There is a downloader application which performs different kinds of processing on the download items in multiple threads. Some threads analyze input data, some perform downloading, extraction, save state etc. Thus each type of a thread operates on certain data members and some of these threads may run simultaneously. Download item could be described like this:
class File;
class Download
{
public:
enum State
{
Parsing, Downloading, Extracting, Repairing, Finished
};
Download(const std::string &filePath): filePath(filePath) { }
void save()
{
// TODO: save data consistently
StateFile f; // state file for this download
// save general download parameters
f << filePath << state << bytesWritten << totalFiles << processedFiles;
// Now we are to save the parameters of the files which belong to this download,
// (!) but assume the downloading thread kicks in, downloads some data and
// changes the state of a file.
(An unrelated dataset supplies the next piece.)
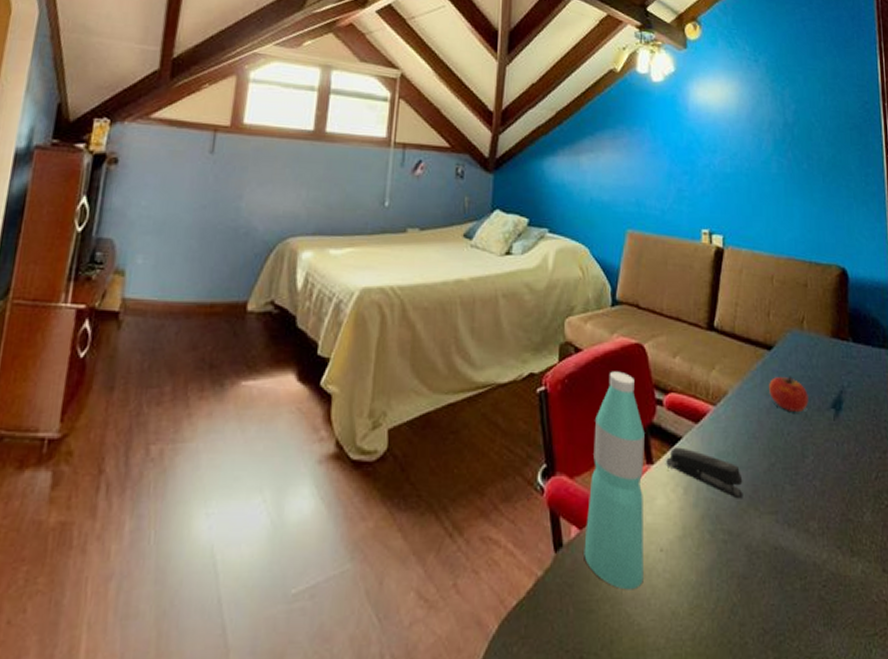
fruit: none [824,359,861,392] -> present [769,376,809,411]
That causes "bytesWritten", "processedFiles"
// and "state" to be different from what we have just saved.
// When we finally save the state of the files their parameters don't match
// the parameters of the download (state, bytesWritten, processedFiles).
for (File *f : files)
{
// save the file...
}
}
private:
std::string filePath;
std::atomic<State> state = Parsing;
std::atomic<int> bytesWritten = 0;
int totalFiles = 0;
std::atomic<int> processedFiles = 0;
std::mutex fileMutex;
std::vector<File*> files;
};
I wonder how to save these data consistently. For instance, the state and the number of processed files might have already been saved, and we are going to save the list of files. Meanwhile some other thread may alter the state of a file, and consequently the number of processed files or the state of the download, making saved data inconsistent.
The first idea that comes to mind is to add a single mutex for all data members and lock it every time any of them is accessed. But that would be, probably, inefficient as most time threads access different data members and saving takes place only once in a few minutes.
It seems to me such a task is rather common in multithreaded programming, so I hope experienced people could suggest a better way.